2012-12-10 Thread Torsten Dreyer
Hi,

let me chime in here with a personal note, hoping it's not offending 
anybody.

Although I like having accurate and detailed computation of our 
real-world simulation, I'm not really a friend of the radio propagation 
code with the level of detail given. Please let me explain why that is 
the case:
The radio stations used for aviation purpose certainly follow the same 
physical laws as any other radio station does. However, their 
performance have to adhere to some specific rules, mostly set up by the 
ICAO. Service volumes is on of these rules, a straight ILS final track 
is another etc. If real life's environment disturbes the performance of 
the radio stations, the operator has to work hard to override these 
environmental impacts. As we usually do not have any detailed 
information about how the radio station is set up (and I doubt, we will 
ever get those), it's close to impossible to correctly model radio 
probagation of a specific station. Adding envirionmental factors besides 
terrain and terrain cover and the factors of aircraft installations will 
result in a wide range of uncertainty, spoiling all the detailed 
computation of the radio signal propagation.

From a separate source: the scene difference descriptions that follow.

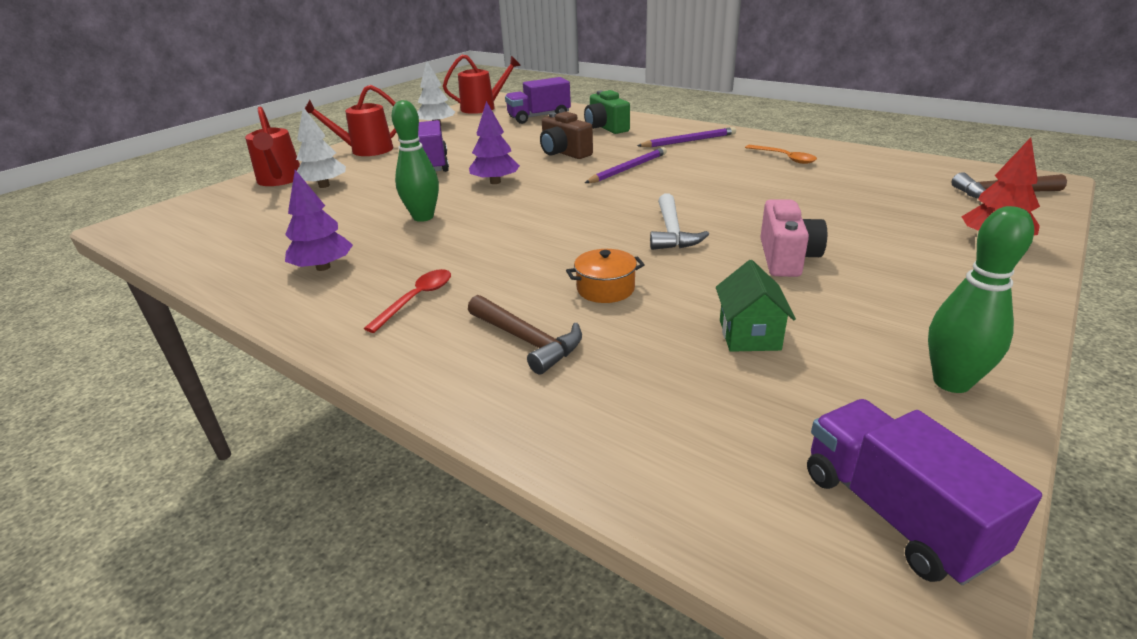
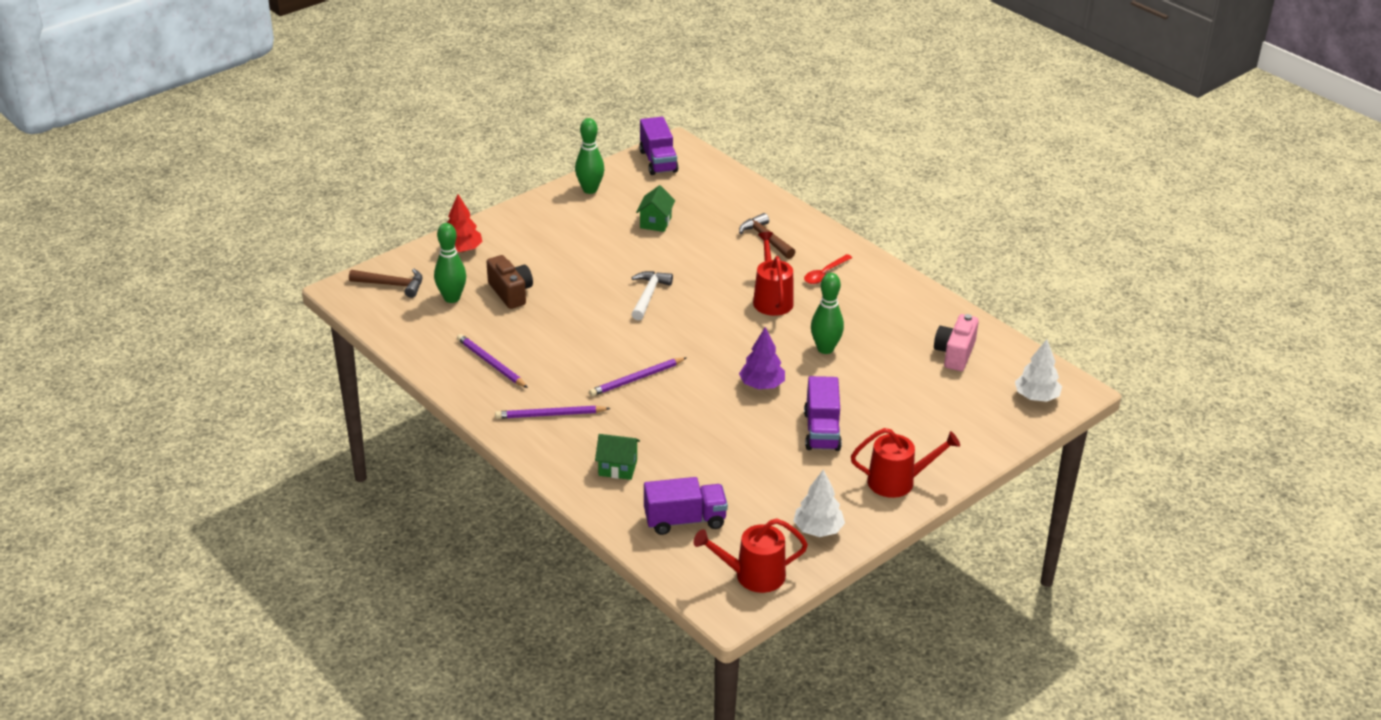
camera: 170 degrees left, 5 degrees up
red watering can [245,107,300,186] -> red watering can moved to [753,232,794,316]
purple tree [285,170,353,271] -> none
white tree [296,107,346,188] -> white tree moved to [1015,339,1062,402]
brown camera [540,112,593,159] -> brown camera moved to [487,255,533,309]
orange pot [566,249,645,303] -> none
green camera [584,90,630,134] -> green house [595,434,640,480]
orange spoon [745,145,817,164] -> purple pencil [457,334,528,388]
pink camera [760,199,827,277] -> pink camera moved to [934,314,979,371]
none -> green bowling pin [434,223,466,303]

As a pilot, I am usually just interested in the factor, if I am within 
the service volume of a radio station. If so, I'd expect a clear and 
correct indication, probably with the well-known system errors applied. 
If I am outside the service volume, the systems may show something, 
but I do not really care about what exactly an ILS indicator (as an 
example) is showing.

 From real life experience, I can say that barely two stations behave 
the same if you are outside their published range. Sidelobes of a 
localizer may appear at on site and may not at another site. False 
glideslopes appear here but do not show up somewhere else. It depends 
heavily on the local setup of the base equipment (and to some degree on 
aircraft installations). However, I have seen the shoreline effect of 
ADF stations deflection my ADF needle heavily and I have seen effects of 
nearby thunderstorms and lightning on the instruments. I'd love to see 
these effects modeled.

That said, I think doing realtime radio signal propagations is much more 
that we need and much more than we want. At least unless we are 
multi-threading and have a spare CPU for those computations.

This is certainly just my personal point of view.